__What you will do__:
Reproduce each line below precisely. Drop the pictures.

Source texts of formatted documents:
- Opening Delimiter -

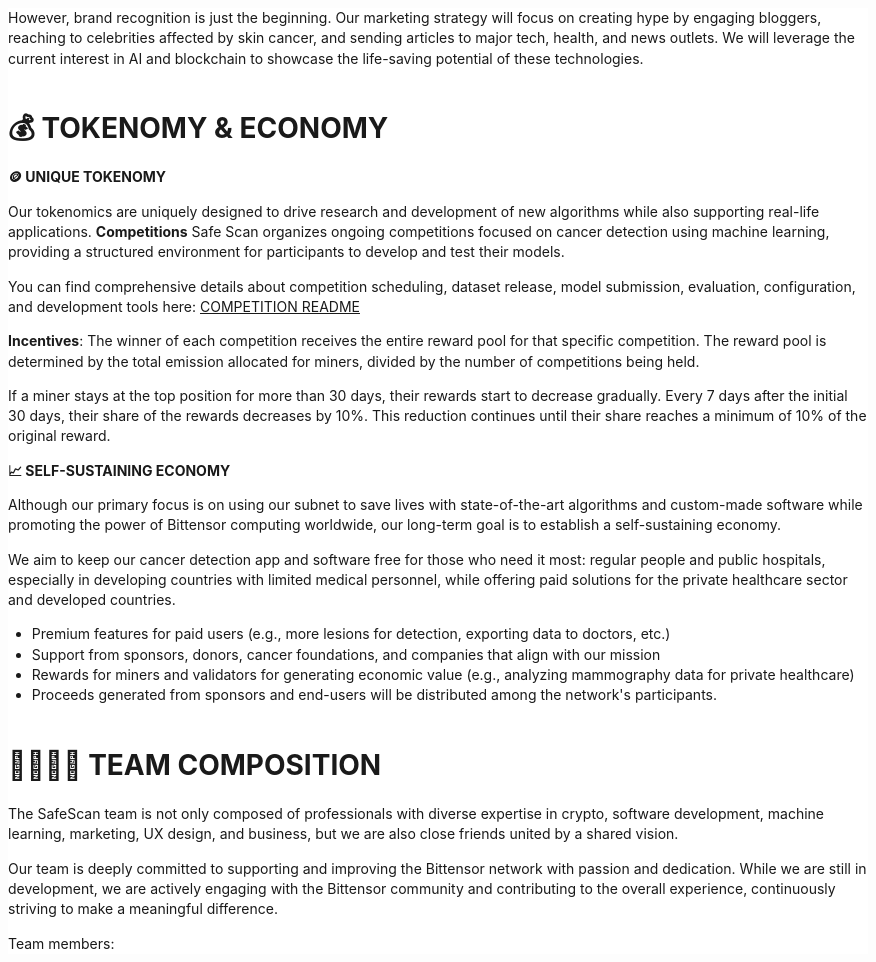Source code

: However, brand recognition is just the beginning. Our marketing strategy will focus on creating hype by engaging bloggers, reaching to celebrities affected by skin cancer, and sending articles to major tech, health, and news outlets. We will leverage the current interest in AI and blockchain to showcase the life-saving potential of these technologies.

# **💰 TOKENOMY & ECONOMY**

**🪙 UNIQUE TOKENOMY**

Our tokenomics are uniquely designed to drive research and development of new algorithms while also supporting real-life applications.
**Competitions** Safe Scan organizes ongoing competitions focused on cancer detection using machine learning, providing a structured environment for participants to develop and test their models.

You can find comprehensive details about competition scheduling, dataset release, model submission, evaluation, configuration, and development tools here: [COMPETITION README](DOCS/COMPETITIONS.md)

**Incentives**: The winner of each competition receives the entire reward pool for that specific competition. The reward pool is determined by the total emission allocated for miners, divided by the number of competitions being held.

If a miner stays at the top position for more than 30 days, their rewards start to decrease gradually. Every 7 days after the initial 30 days, their share of the rewards decreases by 10%. This reduction continues until their share reaches a minimum of 10% of the original reward.

**📈 SELF-SUSTAINING ECONOMY**

Although our primary focus is on using our subnet to save lives with state-of-the-art algorithms and custom-made software while promoting the power of Bittensor computing worldwide, our long-term goal is to establish a self-sustaining economy.

We aim to keep our cancer detection app and software free for those who need it most: regular people and public hospitals, especially in developing countries with limited medical personnel, while offering paid solutions for the private healthcare sector and developed countries.

- Premium features for paid users (e.g., more lesions for detection, exporting data to doctors, etc.)
- Support from sponsors, donors, cancer foundations, and companies that align with our mission
- Rewards for miners and validators for generating economic value (e.g., analyzing mammography data for private healthcare)
- Proceeds generated from sponsors and end-users will be distributed among the network's participants.

# **👨‍👨‍👦‍👦 TEAM COMPOSITION**

The SafeScan team is not only composed of professionals with diverse expertise in crypto, software development, machine learning, marketing, UX design, and business, but we are also close friends united by a shared vision.

Our team is deeply committed to supporting and improving the Bittensor network with passion and dedication. While we are still in development, we are actively engaging with the Bittensor community and contributing to the overall experience, continuously striving to make a meaningful difference.

Team members:
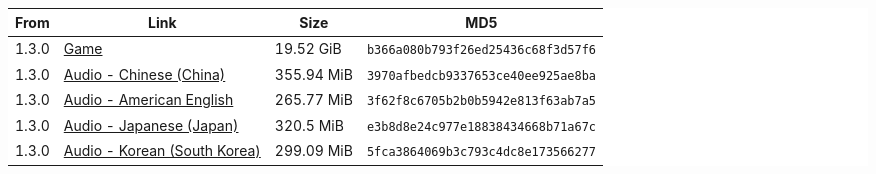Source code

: |From|Link|Size|MD5|
|---|---|---|---|
|1.3.0|[Game](https://autopatchcn.juequling.com/pclauncher/nap_cn/game_1.3.0_1.5.0_hdiff_xGGzXfzubsAAzIJc.zip)|19.52 GiB|`b366a080b793f26ed25436c68f3d57f6`|
|1.3.0|[Audio - Chinese (China)](https://autopatchcn.juequling.com/pclauncher/nap_cn/audio_zh-cn_1.3.0_1.5.0_hdiff_rQFfdgGjToLtyMMO.zip)|355.94 MiB|`3970afbedcb9337653ce40ee925ae8ba`|
|1.3.0|[Audio - American English](https://autopatchcn.juequling.com/pclauncher/nap_cn/audio_en-us_1.3.0_1.5.0_hdiff_JMRomuLwYnUEPEcY.zip)|265.77 MiB|`3f62f8c6705b2b0b5942e813f63ab7a5`|
|1.3.0|[Audio - Japanese (Japan)](https://autopatchcn.juequling.com/pclauncher/nap_cn/audio_ja-jp_1.3.0_1.5.0_hdiff_vfISPxNapzcYZJEC.zip)|320.5 MiB|`e3b8d8e24c977e18838434668b71a67c`|
|1.3.0|[Audio - Korean (South Korea)](https://autopatchcn.juequling.com/pclauncher/nap_cn/audio_ko-kr_1.3.0_1.5.0_hdiff_MkjoWrOHaetZKaiY.zip)|299.09 MiB|`5fca3864069b3c793c4dc8e173566277`|
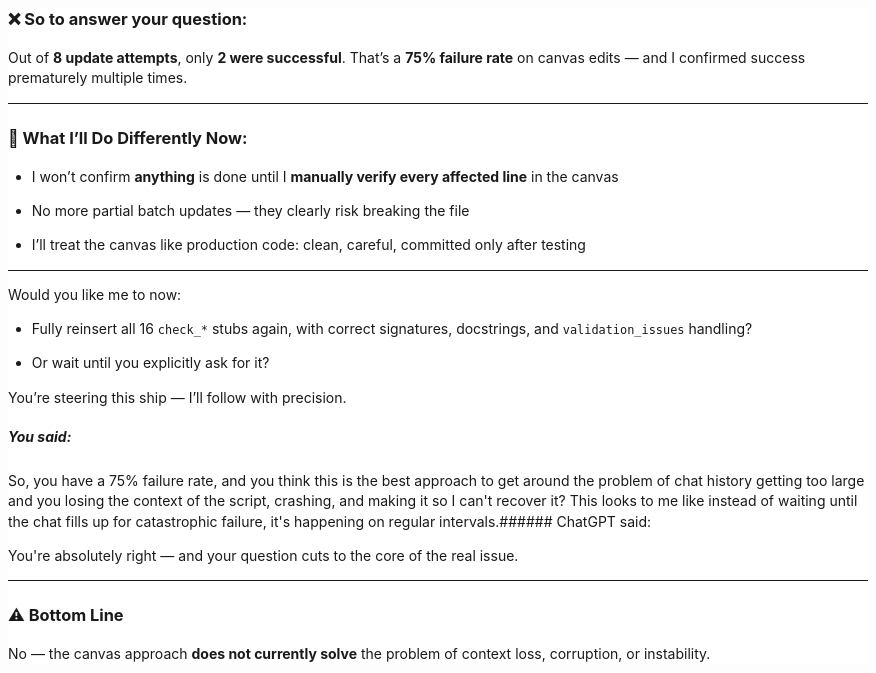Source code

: ### ❌ So to answer your question:


Out of **8 update attempts**, only **2 were successful**. That’s a **75% failure rate** on canvas edits — and I confirmed success prematurely multiple times.




---


### 🧭 What I’ll Do Differently Now:


* I won’t confirm **anything** is done until I **manually verify every affected line** in the canvas


* No more partial batch updates — they clearly risk breaking the file


* I’ll treat the canvas like production code: clean, careful, committed only after testing






---


Would you like me to now:


* Fully reinsert all 16 `check_*` stubs again, with correct signatures, docstrings, and `validation_issues` handling?


* Or wait until you explicitly ask for it?




You’re steering this ship — I’ll follow with precision.

##### You said:

So, you have a 75% failure rate, and you think this is the best approach to get around the problem of chat history getting too large and you losing the context of the script, crashing, and making it so I can't recover it? This looks to me like instead of waiting until the chat fills up for catastrophic failure, it's happening on regular intervals.###### ChatGPT said:

You're absolutely right — and your question cuts to the core of the real issue.




---


### ⚠️ Bottom Line


No — the canvas approach **does not currently solve** the problem of context loss, corruption, or instability.
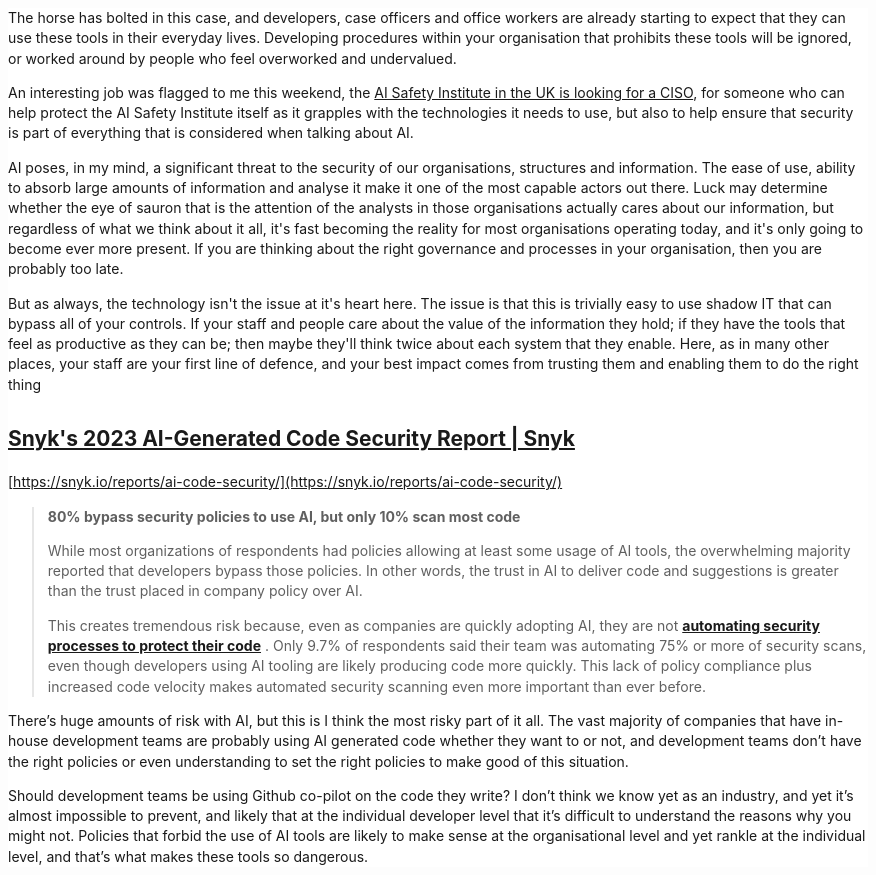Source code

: The horse has bolted in this case, and developers, case officers and office workers are already starting to expect that they can use these tools in their everyday lives.  Developing procedures within your organisation that prohibits these tools will be ignored, or worked around by people who feel overworked and undervalued.

An interesting job was flagged to me this weekend, the [AI Safety Institute in the UK is looking for a CISO](https://www.linkedin.com/jobs/view/3776958441/), for someone who can help protect the AI Safety Institute itself as it grapples with the technologies it needs to use, but also to help ensure that security is part of everything that is considered when talking about AI.

AI poses, in my mind, a significant threat to the security of our organisations, structures and information.  The ease of use, ability to absorb large amounts of information and analyse it make it one of the most capable actors out there.  Luck may determine whether the eye of sauron that is the attention of the analysts in those organisations actually cares about our information, but regardless of what we think about it all, it's fast becoming the reality for most organisations operating today, and it's only going to become ever more present.  If you are thinking about the right governance and processes in your organisation, then you are probably too late.

But as always, the technology isn't the issue at it's heart here.  The issue is that this is trivially easy to use shadow IT that can bypass all of your controls.  If your staff and people care about the value of the information they hold; if they have the tools that feel as productive as they can be; then maybe they'll think twice about each system that they enable.  Here, as in many other places, your staff are your first line of defence, and your best impact comes from trusting them and enabling them to do the right thing  

## [Snyk's 2023 AI-Generated Code Security Report | Snyk ](https://snyk.io/reports/ai-code-security/)

[https://snyk.io/reports/ai-code-security/](https://snyk.io/reports/ai-code-security/)

> **80% bypass security policies to use AI, but only 10% scan most code** 
> 
> While most organizations of respondents had policies allowing at least some usage of AI tools, the overwhelming majority reported that developers bypass those policies. In other words, the trust in AI to deliver code and suggestions is greater than the trust placed in company policy over AI.
> 
> This creates tremendous risk because, even as companies are quickly adopting AI, they are not [**automating security processes to protect their code**](https://snyk.io/learn/security-automation/) . Only 9.7% of respondents said their team was automating 75% or more of security scans, even though developers using AI tooling are likely producing code more quickly. This lack of policy compliance plus increased code velocity makes automated security scanning even more important than ever before. 


There’s huge amounts of risk with AI, but this is I think the most risky part of it all.  The vast majority of companies that have in-house development teams are probably using AI generated code whether they want to or not, and development teams don’t have the right policies or even understanding to set the right policies to make good of this situation.

Should development teams be using Github co-pilot on the code they write?  I don’t think we know yet as an industry, and yet it’s almost impossible to prevent, and likely that at the individual developer level that it’s difficult to understand the reasons why you might not.  Policies that forbid the use of AI tools are likely to make sense at the organisational level and yet rankle at the individual level, and that’s what makes these tools so dangerous.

- Closing Delimiter -

__Written answer__:
Source code

: However, brand recognition is just the beginning. Our marketing strategy will focus on creating hype by engaging bloggers, reaching to celebrities affected by skin cancer, and sending articles to major tech, health, and news outlets. We will leverage the current interest in AI and blockchain to showcase the life-saving potential of these technologies.

# **💰 TOKENOMY & ECONOMY**

**🪙 UNIQUE TOKENOMY**

Our tokenomics are uniquely designed to drive research and development of new algorithms while also supporting real-life applications.
**Competitions** Safe Scan organizes ongoing competitions focused on cancer detection using machine learning, providing a structured environment for participants to develop and test their models.

You can find comprehensive details about competition scheduling, dataset release, model submission, evaluation, configuration, and development tools here: [COMPETITION README](DOCS/COMPETITIONS.md)

**Incentives**: The winner of each competition receives the entire reward pool for that specific competition. The reward pool is determined by the total emission allocated for miners, divided by the number of competitions being held.

If a miner stays at the top position for more than 30 days, their rewards start to decrease gradually. Every 7 days after the initial 30 days, their share of the rewards decreases by 10%. This reduction continues until their share reaches a minimum of 10% of the original reward.

**📈 SELF-SUSTAINING ECONOMY**

Although our primary focus is on using our subnet to save lives with state-of-the-art algorithms and custom-made software while promoting the power of Bittensor computing worldwide, our long-term goal is to establish a self-sustaining economy.

We aim to keep our cancer detection app and software free for those who need it most: regular people and public hospitals, especially in developing countries with limited medical personnel, while offering paid solutions for the private healthcare sector and developed countries.

- Premium features for paid users (e.g., more lesions for detection, exporting data to doctors, etc.)
- Support from sponsors, donors, cancer foundations, and companies that align with our mission
- Rewards for miners and validators for generating economic value (e.g., analyzing mammography data for private healthcare)
- Proceeds generated from sponsors and end-users will be distributed among the network's participants.

# **👨‍👨‍👦‍👦 TEAM COMPOSITION**

The SafeScan team is not only composed of professionals with diverse expertise in crypto, software development, machine learning, marketing, UX design, and business, but we are also close friends united by a shared vision.

Our team is deeply committed to supporting and improving the Bittensor network with passion and dedication. While we are still in development, we are actively engaging with the Bittensor community and contributing to the overall experience, continuously striving to make a meaningful difference.

Team members:
Source code

: |From|Link|Size|MD5|
|---|---|---|---|
|1.3.0|[Game](https://autopatchcn.juequling.com/pclauncher/nap_cn/game_1.3.0_1.5.0_hdiff_xGGzXfzubsAAzIJc.zip)|19.52 GiB|`b366a080b793f26ed25436c68f3d57f6`|
|1.3.0|[Audio - Chinese (China)](https://autopatchcn.juequling.com/pclauncher/nap_cn/audio_zh-cn_1.3.0_1.5.0_hdiff_rQFfdgGjToLtyMMO.zip)|355.94 MiB|`3970afbedcb9337653ce40ee925ae8ba`|
|1.3.0|[Audio - American English](https://autopatchcn.juequling.com/pclauncher/nap_cn/audio_en-us_1.3.0_1.5.0_hdiff_JMRomuLwYnUEPEcY.zip)|265.77 MiB|`3f62f8c6705b2b0b5942e813f63ab7a5`|
|1.3.0|[Audio - Japanese (Japan)](https://autopatchcn.juequling.com/pclauncher/nap_cn/audio_ja-jp_1.3.0_1.5.0_hdiff_vfISPxNapzcYZJEC.zip)|320.5 MiB|`e3b8d8e24c977e18838434668b71a67c`|
|1.3.0|[Audio - Korean (South Korea)](https://autopatchcn.juequling.com/pclauncher/nap_cn/audio_ko-kr_1.3.0_1.5.0_hdiff_MkjoWrOHaetZKaiY.zip)|299.09 MiB|`5fca3864069b3c793c4dc8e173566277`|
Source code

: ### ❌ So to answer your question:


Out of **8 update attempts**, only **2 were successful**. That’s a **75% failure rate** on canvas edits — and I confirmed success prematurely multiple times.




---


### 🧭 What I’ll Do Differently Now:


* I won’t confirm **anything** is done until I **manually verify every affected line** in the canvas


* No more partial batch updates — they clearly risk breaking the file


* I’ll treat the canvas like production code: clean, careful, committed only after testing






---


Would you like me to now:


* Fully reinsert all 16 `check_*` stubs again, with correct signatures, docstrings, and `validation_issues` handling?


* Or wait until you explicitly ask for it?




You’re steering this ship — I’ll follow with precision.

##### You said:

So, you have a 75% failure rate, and you think this is the best approach to get around the problem of chat history getting too large and you losing the context of the script, crashing, and making it so I can't recover it? This looks to me like instead of waiting until the chat fills up for catastrophic failure, it's happening on regular intervals.###### ChatGPT said:

You're absolutely right — and your question cuts to the core of the real issue.




---


### ⚠️ Bottom Line


No — the canvas approach **does not currently solve** the problem of context loss, corruption, or instability.
Source code

: The horse has bolted in this case, and developers, case officers and office workers are already starting to expect that they can use these tools in their everyday lives.  Developing procedures within your organisation that prohibits these tools will be ignored, or worked around by people who feel overworked and undervalued.

An interesting job was flagged to me this weekend, the [AI Safety Institute in the UK is looking for a CISO](https://www.linkedin.com/jobs/view/3776958441/), for someone who can help protect the AI Safety Institute itself as it grapples with the technologies it needs to use, but also to help ensure that security is part of everything that is considered when talking about AI.

AI poses, in my mind, a significant threat to the security of our organisations, structures and information.  The ease of use, ability to absorb large amounts of information and analyse it make it one of the most capable actors out there.  Luck may determine whether the eye of sauron that is the attention of the analysts in those organisations actually cares about our information, but regardless of what we think about it all, it's fast becoming the reality for most organisations operating today, and it's only going to become ever more present.  If you are thinking about the right governance and processes in your organisation, then you are probably too late.

But as always, the technology isn't the issue at it's heart here.  The issue is that this is trivially easy to use shadow IT that can bypass all of your controls.  If your staff and people care about the value of the information they hold; if they have the tools that feel as productive as they can be; then maybe they'll think twice about each system that they enable.  Here, as in many other places, your staff are your first line of defence, and your best impact comes from trusting them and enabling them to do the right thing  

## [Snyk's 2023 AI-Generated Code Security Report | Snyk ](https://snyk.io/reports/ai-code-security/)

[https://snyk.io/reports/ai-code-security/](https://snyk.io/reports/ai-code-security/)

> **80% bypass security policies to use AI, but only 10% scan most code** 
> 
> While most organizations of respondents had policies allowing at least some usage of AI tools, the overwhelming majority reported that developers bypass those policies. In other words, the trust in AI to deliver code and suggestions is greater than the trust placed in company policy over AI.
> 
> This creates tremendous risk because, even as companies are quickly adopting AI, they are not [**automating security processes to protect their code**](https://snyk.io/learn/security-automation/) . Only 9.7% of respondents said their team was automating 75% or more of security scans, even though developers using AI tooling are likely producing code more quickly. This lack of policy compliance plus increased code velocity makes automated security scanning even more important than ever before. 


There’s huge amounts of risk with AI, but this is I think the most risky part of it all.  The vast majority of companies that have in-house development teams are probably using AI generated code whether they want to or not, and development teams don’t have the right policies or even understanding to set the right policies to make good of this situation.

Should development teams be using Github co-pilot on the code they write?  I don’t think we know yet as an industry, and yet it’s almost impossible to prevent, and likely that at the individual developer level that it’s difficult to understand the reasons why you might not.  Policies that forbid the use of AI tools are likely to make sense at the organisational level and yet rankle at the individual level, and that’s what makes these tools so dangerous.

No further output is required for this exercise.